Yesodei HaTorah opening, what is stated regarding “foundation of all foundations”; Faur takes it as an intuitive knowledge that is only had by Israel; does this militate against an “Elokim” reading? Also first chapter of Avodat Kochavim. Eugene Korn piece on Rambam, 'world to come", etc (also search RAMBI for discussion of Y.H.)

Not merely that “belief in God can be considered properly basic”, i.e. rational to posit without recourse to proofs, arguments or evidences. This may actually be said to specifically and weakly.

Say it once more with feeling;

belief in the Divine is the only thing that is ever 'properly basic', and it therefore may be impossible to ever justify it by recourse to proofs, arguments or evidences - without ultimately being self-referential. If one accepts Clouser's definition of the Divine (though he learns it from Dooyeweerd, and both show the ubiquity and antiquity of it), if one can prove ones maxims [axioms?], they aren’t maxims [axioms?]

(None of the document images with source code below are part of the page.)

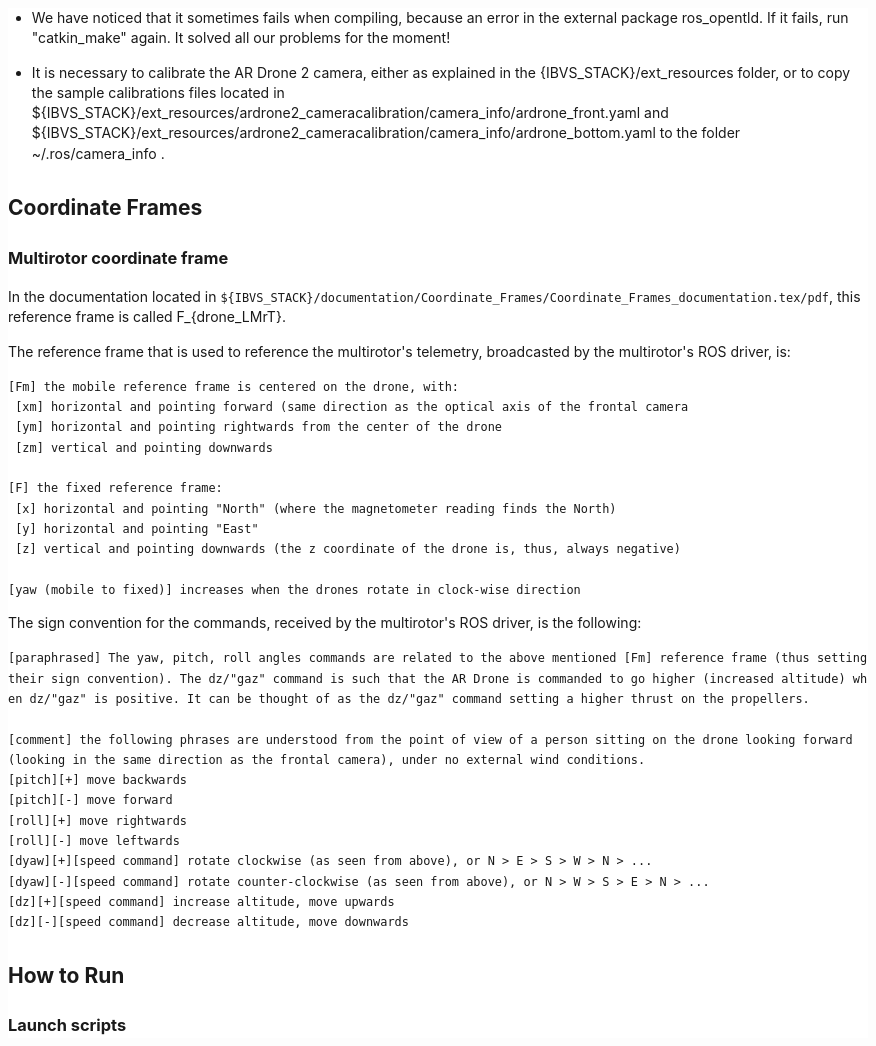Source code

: * We have noticed that it sometimes fails when compiling, because an error in the external package ros_opentld. If it fails, run "catkin_make" again. It solved all our problems for the moment!

* It is necessary to calibrate the AR Drone 2 camera, either as explained in the {IBVS_STACK}/ext_resources folder, or to copy the sample calibrations files located in ${IBVS_STACK}/ext_resources/ardrone2_cameracalibration/camera_info/ardrone_front.yaml and ${IBVS_STACK}/ext_resources/ardrone2_cameracalibration/camera_info/ardrone_bottom.yaml to the folder ~/.ros/camera_info .


## Coordinate Frames

### Multirotor coordinate frame

In the documentation located in `${IBVS_STACK}/documentation/Coordinate_Frames/Coordinate_Frames_documentation.tex/pdf`, this reference frame is called F_{drone_LMrT}.

The reference frame that is used to reference the multirotor's telemetry, broadcasted by the multirotor's ROS driver, is:

	[Fm] the mobile reference frame is centered on the drone, with:
	 [xm] horizontal and pointing forward (same direction as the optical axis of the frontal camera
	 [ym] horizontal and pointing rightwards from the center of the drone
	 [zm] vertical and pointing downwards
	
	[F] the fixed reference frame:
	 [x] horizontal and pointing "North" (where the magnetometer reading finds the North)
	 [y] horizontal and pointing "East"
	 [z] vertical and pointing downwards (the z coordinate of the drone is, thus, always negative)
	
	[yaw (mobile to fixed)] increases when the drones rotate in clock-wise direction

The sign convention for the commands, received by the multirotor's ROS driver, is the following:

	[paraphrased] The yaw, pitch, roll angles commands are related to the above mentioned [Fm] reference frame (thus setting their sign convention). The dz/"gaz" command is such that the AR Drone is commanded to go higher (increased altitude) when dz/"gaz" is positive. It can be thought of as the dz/"gaz" command setting a higher thrust on the propellers. 

	[comment] the following phrases are understood from the point of view of a person sitting on the drone looking forward (looking in the same direction as the frontal camera), under no external wind conditions.
	[pitch][+] move backwards
	[pitch][-] move forward
	[roll][+] move rightwards
	[roll][-] move leftwards
	[dyaw][+][speed command] rotate clockwise (as seen from above), or N > E > S > W > N > ...
	[dyaw][-][speed command] rotate counter-clockwise (as seen from above), or N > W > S > E > N > ...
	[dz][+][speed command] increase altitude, move upwards
	[dz][-][speed command] decrease altitude, move downwards

## How to Run

### Launch scripts
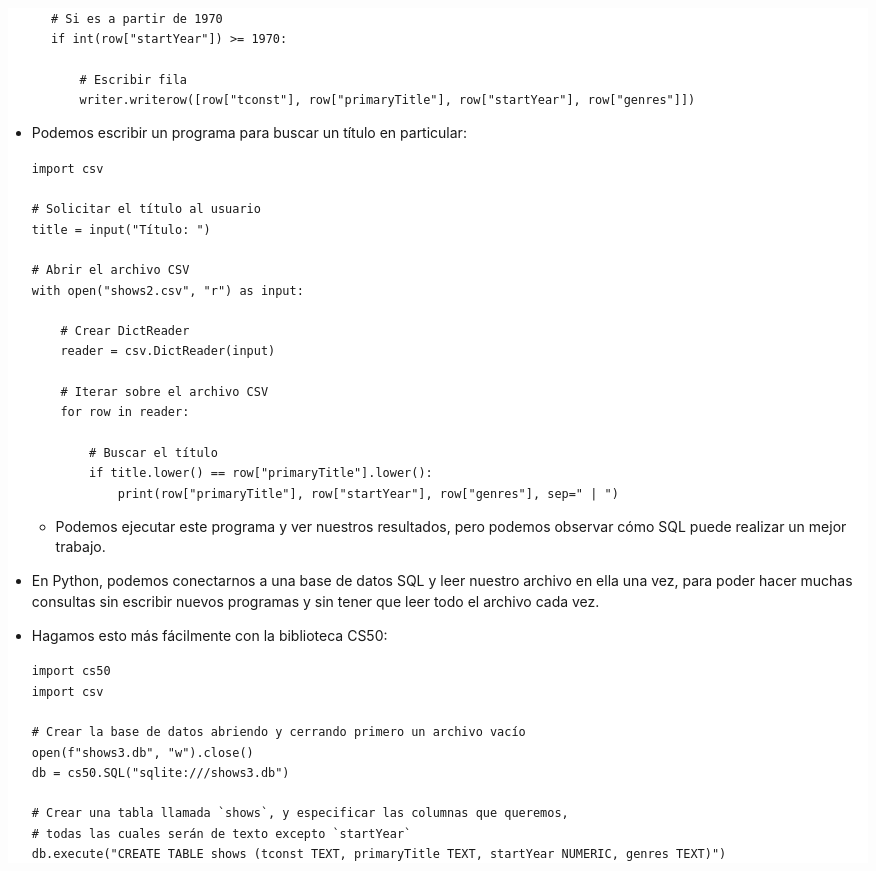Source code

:           # Si es a partir de 1970
          if int(row["startYear"]) >= 1970:

              # Escribir fila
              writer.writerow([row["tconst"], row["primaryTitle"], row["startYear"], row["genres"]])

- Podemos escribir un programa para buscar un título en particular:

      import csv

      # Solicitar el título al usuario
      title = input("Título: ")

      # Abrir el archivo CSV
      with open("shows2.csv", "r") as input:

          # Crear DictReader
          reader = csv.DictReader(input)

          # Iterar sobre el archivo CSV
          for row in reader:

              # Buscar el título
              if title.lower() == row["primaryTitle"].lower():
                  print(row["primaryTitle"], row["startYear"], row["genres"], sep=" | ")

  - Podemos ejecutar este programa y ver nuestros resultados, pero podemos observar cómo SQL puede realizar un mejor trabajo.

- En Python, podemos conectarnos a una base de datos SQL y leer nuestro archivo en ella una vez, para poder hacer muchas consultas sin escribir nuevos programas y sin tener que leer todo el archivo cada vez.
- Hagamos esto más fácilmente con la biblioteca CS50:

      import cs50
      import csv

      # Crear la base de datos abriendo y cerrando primero un archivo vacío
      open(f"shows3.db", "w").close()
      db = cs50.SQL("sqlite:///shows3.db")

      # Crear una tabla llamada `shows`, y especificar las columnas que queremos,
      # todas las cuales serán de texto excepto `startYear`
      db.execute("CREATE TABLE shows (tconst TEXT, primaryTitle TEXT, startYear NUMERIC, genres TEXT)")
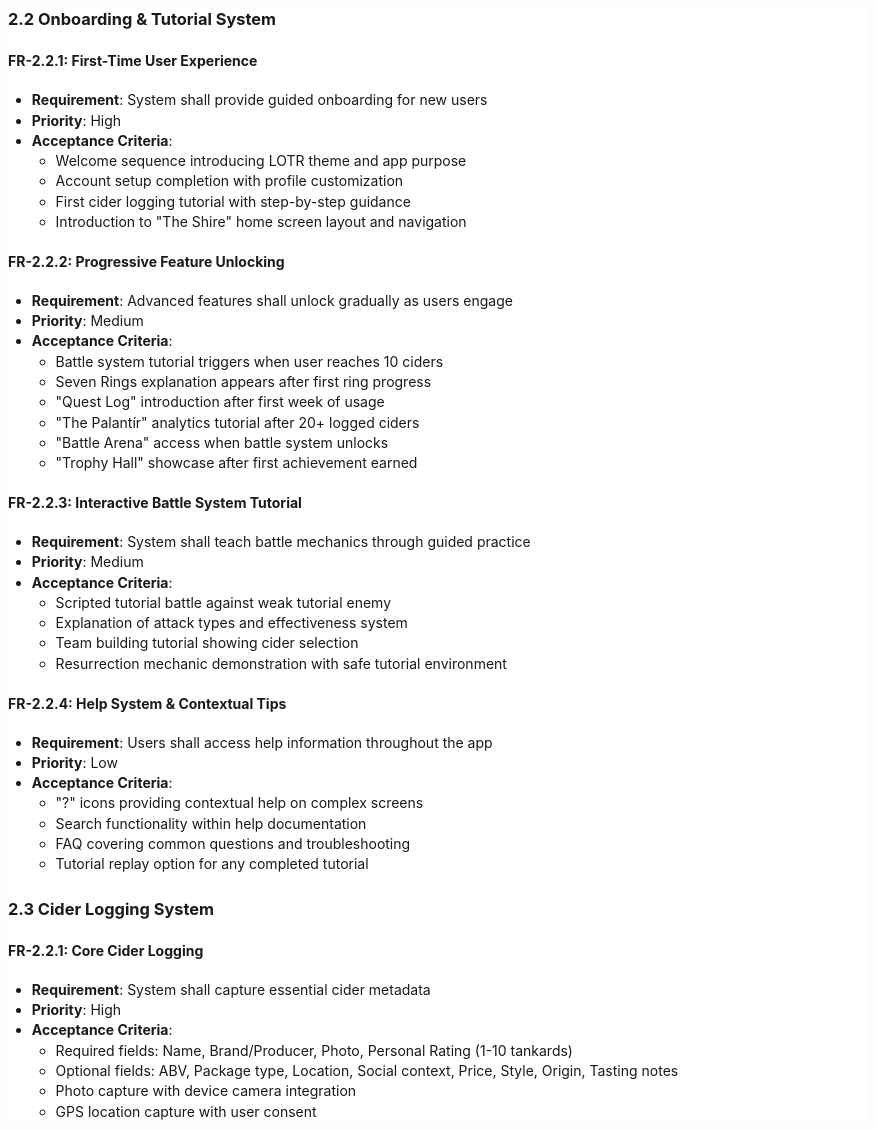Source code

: ### 2.2 Onboarding & Tutorial System

#### FR-2.2.1: First-Time User Experience
- **Requirement**: System shall provide guided onboarding for new users
- **Priority**: High
- **Acceptance Criteria**:
  - Welcome sequence introducing LOTR theme and app purpose
  - Account setup completion with profile customization
  - First cider logging tutorial with step-by-step guidance
  - Introduction to "The Shire" home screen layout and navigation

#### FR-2.2.2: Progressive Feature Unlocking
- **Requirement**: Advanced features shall unlock gradually as users engage
- **Priority**: Medium
- **Acceptance Criteria**:
  - Battle system tutorial triggers when user reaches 10 ciders
  - Seven Rings explanation appears after first ring progress
  - "Quest Log" introduction after first week of usage
  - "The Palantír" analytics tutorial after 20+ logged ciders
  - "Battle Arena" access when battle system unlocks
  - "Trophy Hall" showcase after first achievement earned

#### FR-2.2.3: Interactive Battle System Tutorial
- **Requirement**: System shall teach battle mechanics through guided practice
- **Priority**: Medium
- **Acceptance Criteria**:
  - Scripted tutorial battle against weak tutorial enemy
  - Explanation of attack types and effectiveness system
  - Team building tutorial showing cider selection
  - Resurrection mechanic demonstration with safe tutorial environment

#### FR-2.2.4: Help System & Contextual Tips
- **Requirement**: Users shall access help information throughout the app
- **Priority**: Low
- **Acceptance Criteria**:
  - "?" icons providing contextual help on complex screens
  - Search functionality within help documentation
  - FAQ covering common questions and troubleshooting
  - Tutorial replay option for any completed tutorial

### 2.3 Cider Logging System

#### FR-2.2.1: Core Cider Logging
- **Requirement**: System shall capture essential cider metadata
- **Priority**: High
- **Acceptance Criteria**:
  - Required fields: Name, Brand/Producer, Photo, Personal Rating (1-10 tankards)
  - Optional fields: ABV, Package type, Location, Social context, Price, Style, Origin, Tasting notes
  - Photo capture with device camera integration
  - GPS location capture with user consent

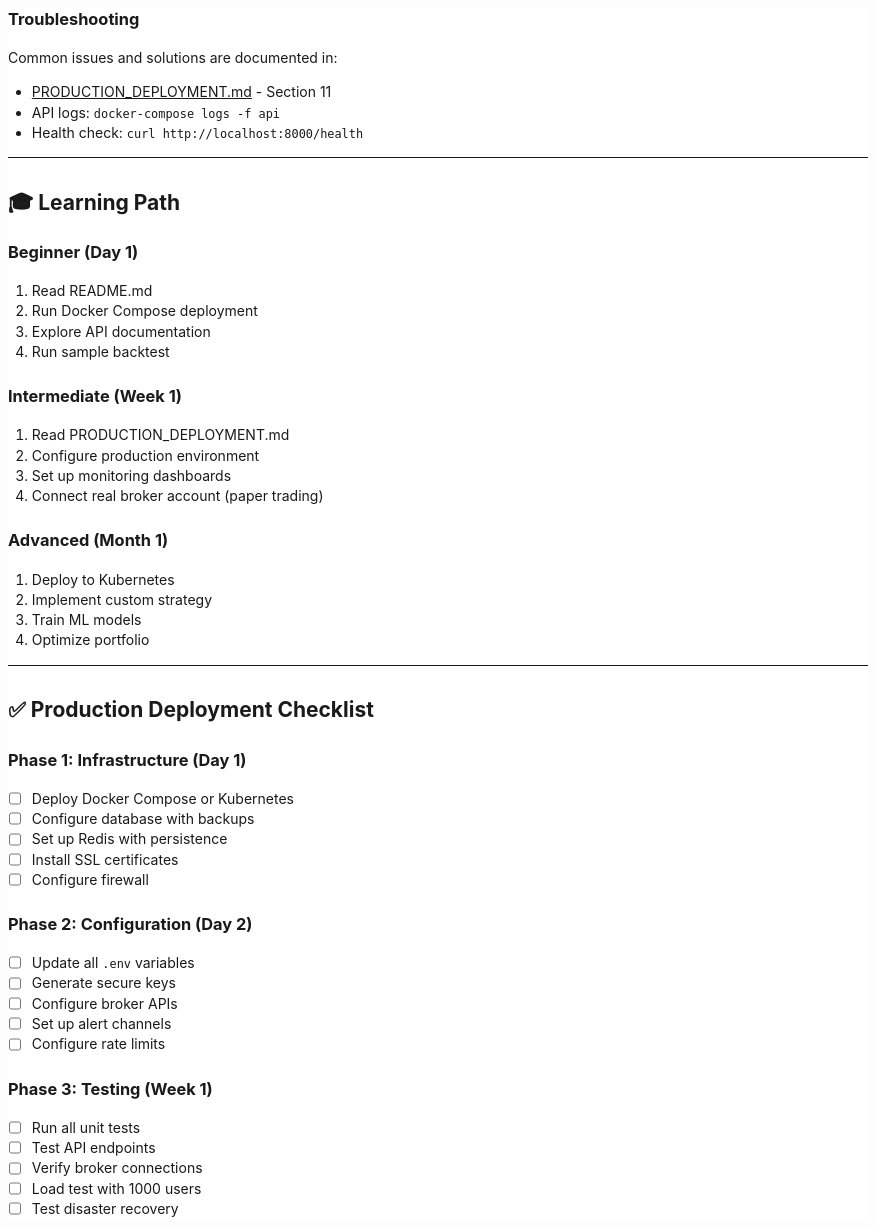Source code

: ### Troubleshooting

Common issues and solutions are documented in:
- [PRODUCTION_DEPLOYMENT.md](PRODUCTION_DEPLOYMENT.md) - Section 11
- API logs: `docker-compose logs -f api`
- Health check: `curl http://localhost:8000/health`

---

## 🎓 Learning Path

### Beginner (Day 1)
1. Read README.md
2. Run Docker Compose deployment
3. Explore API documentation
4. Run sample backtest

### Intermediate (Week 1)
1. Read PRODUCTION_DEPLOYMENT.md
2. Configure production environment
3. Set up monitoring dashboards
4. Connect real broker account (paper trading)

### Advanced (Month 1)
1. Deploy to Kubernetes
2. Implement custom strategy
3. Train ML models
4. Optimize portfolio

---

## ✅ Production Deployment Checklist

### Phase 1: Infrastructure (Day 1)
- [ ] Deploy Docker Compose or Kubernetes
- [ ] Configure database with backups
- [ ] Set up Redis with persistence
- [ ] Install SSL certificates
- [ ] Configure firewall

### Phase 2: Configuration (Day 2)
- [ ] Update all `.env` variables
- [ ] Generate secure keys
- [ ] Configure broker APIs
- [ ] Set up alert channels
- [ ] Configure rate limits

### Phase 3: Testing (Week 1)
- [ ] Run all unit tests
- [ ] Test API endpoints
- [ ] Verify broker connections
- [ ] Load test with 1000 users
- [ ] Test disaster recovery
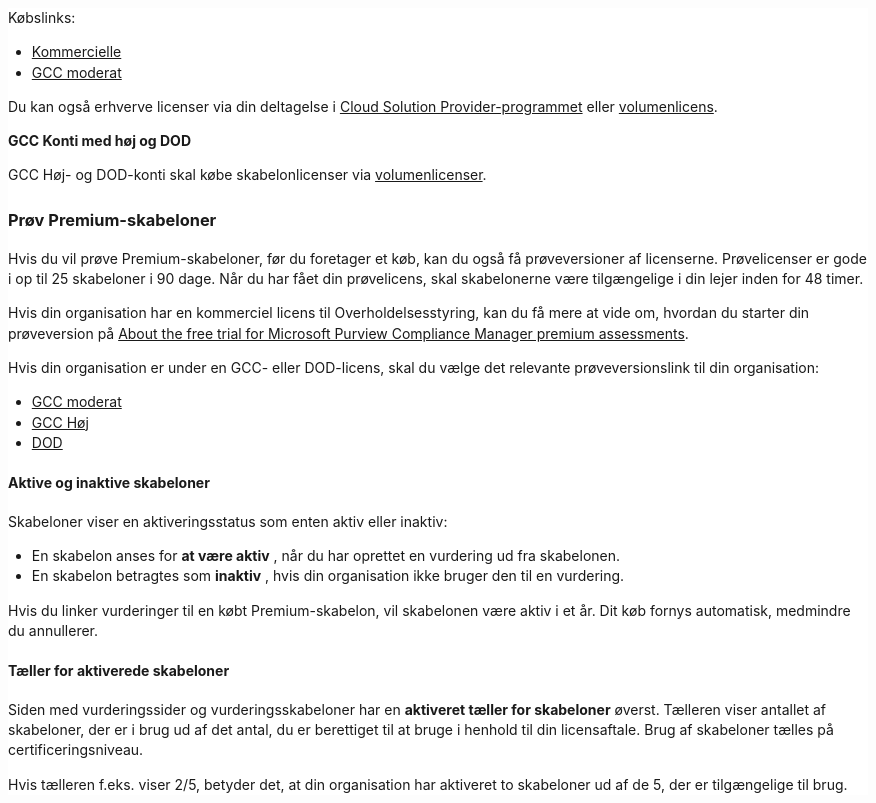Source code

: Købslinks:

- [Kommercielle](https://admin.microsoft.com/Adminportal/Home?#/catalog/offer-details/compliance-manager-premium-assessment-add-on/46E9BF2A-3C8D-4A69-A7E7-3DA04687636D)
- [GCC moderat](https://admin.microsoft.com/Adminportal/Home?#/catalog/offer-details/compliance-manager-premium-assessment-add-on/3129986d-5f4b-413b-a34b-b706db5a7669)

Du kan også erhverve licenser via din deltagelse i [Cloud Solution Provider-programmet](https://partner.microsoft.com/membership/cloud-solution-provider) eller [volumenlicens](https://www.microsoft.com/licensing/licensing-programs/licensing-programs).

**GCC Konti med høj og DOD**

GCC Høj- og DOD-konti skal købe skabelonlicenser via [volumenlicenser](https://www.microsoft.com/licensing/licensing-programs/licensing-programs).

### <a name="try-out-premium-templates"></a>Prøv Premium-skabeloner

Hvis du vil prøve Premium-skabeloner, før du foretager et køb, kan du også få prøveversioner af licenserne. Prøvelicenser er gode i op til 25 skabeloner i 90 dage. Når du har fået din prøvelicens, skal skabelonerne være tilgængelige i din lejer inden for 48 timer.

Hvis din organisation har en kommerciel licens til Overholdelsesstyring, kan du få mere at vide om, hvordan du starter din prøveversion på [About the free trial for Microsoft Purview Compliance Manager premium assessments](compliance-easy-trials-compliance-manager-assessments.md).

Hvis din organisation er under en GCC- eller DOD-licens, skal du vælge det relevante prøveversionslink til din organisation:

- [GCC moderat](https://admin.microsoft.com/Adminportal/Home?#/catalog/offer-details/compliance-manager-premium-assessment-add-on/87ed2908-0a8d-430a-9635-558ed42b581f)
- [GCC Høj](https://portal.office365.us/SubscriptionDetails?OfferId=e14362d7-2c11-4a43-9c92-59f1b499b96a)
- [DOD](https://portal.apps.mil/Commerce/Trial.aspx?OfferId=17e28290-7de6-41a9-af30-f6497396ab2e)

#### <a name="active-and-inactive-templates"></a>Aktive og inaktive skabeloner

Skabeloner viser en aktiveringsstatus som enten aktiv eller inaktiv:

- En skabelon anses for **at være aktiv** , når du har oprettet en vurdering ud fra skabelonen.
- En skabelon betragtes som **inaktiv** , hvis din organisation ikke bruger den til en vurdering.

Hvis du linker vurderinger til en købt Premium-skabelon, vil skabelonen være aktiv i et år. Dit køb fornys automatisk, medmindre du annullerer.

#### <a name="activated-templates-counter"></a>Tæller for aktiverede skabeloner

Siden med vurderingssider og vurderingsskabeloner har en **aktiveret tæller for skabeloner** øverst. Tælleren viser antallet af skabeloner, der er i brug ud af det antal, du er berettiget til at bruge i henhold til din licensaftale. Brug af skabeloner tælles på certificeringsniveau.

Hvis tælleren f.eks. viser 2/5, betyder det, at din organisation har aktiveret to skabeloner ud af de 5, der er tilgængelige til brug.

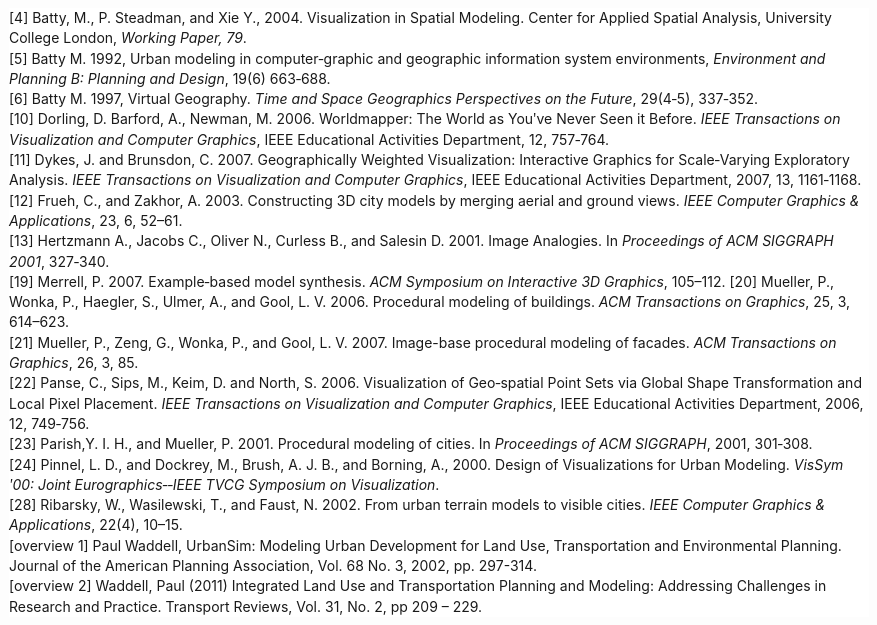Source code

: [4] Batty, M., P. Steadman, and Xie Y., 2004. Visualization in Spatial Modeling. Center for Applied Spatial Analysis, University College London, *Working Paper, 79*.  
[5] Batty M. 1992, Urban modeling in computer‐graphic and geographic information system environments, *Environment and Planning B: Planning and Design*, 19(6) 663‐688.  
[6] Batty M. 1997, Virtual Geography. *Time and Space Geographics Perspectives on the Future*, 29(4‐5), 337‐352.  
[10] Dorling, D. Barford, A., Newman, M. 2006. Worldmapper: The World as Youʹve Never Seen it Before. *IEEE Transactions on Visualization and Computer Graphics*, IEEE Educational Activities Department, 12, 757‐764.  
[11] Dykes, J. and Brunsdon, C. 2007. Geographically Weighted Visualization: Interactive Graphics for Scale‐Varying Exploratory Analysis. *IEEE Transactions on Visualization and Computer Graphics*, IEEE Educational Activities Department, 2007, 13, 1161‐1168.  
[12] Frueh, C., and Zakhor, A. 2003. Constructing 3D city models by merging aerial and ground views. *IEEE Computer Graphics & Applications*, 23, 6, 52–61.  
[13] Hertzmann A., Jacobs C., Oliver N., Curless B., and Salesin D. 2001. Image Analogies. In *Proceedings of ACM SIGGRAPH 2001*, 327‐340.  
[19] Merrell, P. 2007. Example‐based model synthesis. *ACM Symposium on Interactive 3D Graphics*, 105–112.
[20] Mueller, P., Wonka, P., Haegler, S., Ulmer, A., and Gool, L. V. 2006. Procedural modeling of buildings. *ACM Transactions on Graphics*, 25, 3, 614–623.  
[21] Mueller, P., Zeng, G., Wonka, P., and Gool, L. V. 2007. Image-base procedural modeling of facades. *ACM Transactions on Graphics*, 26, 3, 85.  
[22] Panse, C., Sips, M., Keim, D. and North, S. 2006. Visualization of Geo‐spatial Point Sets via Global Shape Transformation and Local Pixel Placement. *IEEE Transactions on Visualization and Computer Graphics*, IEEE Educational Activities Department, 2006, 12, 749‐756.  
[23] Parish,Y. I. H., and Mueller, P. 2001. Procedural modeling of cities. In *Proceedings of ACM SIGGRAPH*, 2001, 301‐308.  
[24] Pinnel, L. D., and Dockrey, M., Brush, A. J. B., and Borning, A., 2000. Design of Visualizations for Urban Modeling. *VisSym ʹ00: Joint Eurographics‐‐IEEE TVCG Symposium on Visualization*.  
[28] Ribarsky, W., Wasilewski, T., and Faust, N. 2002. From urban terrain models to visible cities. *IEEE Computer Graphics & Applications*, 22(4), 10–15.  
[overview 1] Paul Waddell, UrbanSim: Modeling Urban Development for Land Use, Transportation and Environmental Planning. Journal of the American Planning Association, Vol. 68 No. 3, 2002, pp. 297-314.  
[overview 2] Waddell, Paul (2011) Integrated Land Use and Transportation Planning and Modeling: Addressing Challenges in Research and Practice. Transport Reviews, Vol. 31, No. 2, pp 209 – 229.
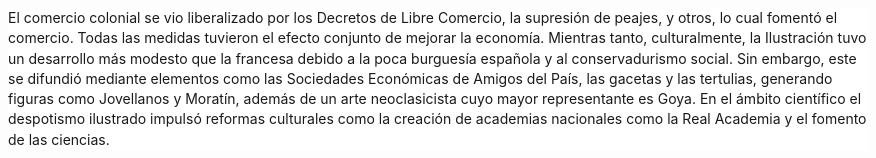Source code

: El comercio colonial se vio liberalizado por los Decretos de Libre Comercio, la supresión de peajes, y otros, lo cual fomentó el comercio. Todas las medidas tuvieron el efecto conjunto de mejorar la economía. Mientras tanto, culturalmente, la Ilustración tuvo un desarrollo más modesto que la francesa debido a la poca burguesía española y al conservadurismo social. Sin embargo, este se difundió mediante elementos como las Sociedades Económicas de Amigos del País, las gacetas y las tertulias, generando figuras como Jovellanos y Moratín, además de un arte neoclasicista cuyo mayor representante es Goya. En el ámbito científico el despotismo ilustrado impulsó reformas culturales como la creación de academias nacionales como la Real Academia y el fomento de las ciencias.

. Clouser/Dooyeweerd, religious presuppositions, etc.

1 Comments:

At 6/07/2007 1:45 PM, Blogger Yitzchak Jakobi said...

My theory is that the belief in the Divine is an aesthetic perception and not necessarily a totally rational one. One can logically believe in Ma'amad Har Sinai, but never truly internalize this belief unless one perceives it around oneself through one's own perceptions.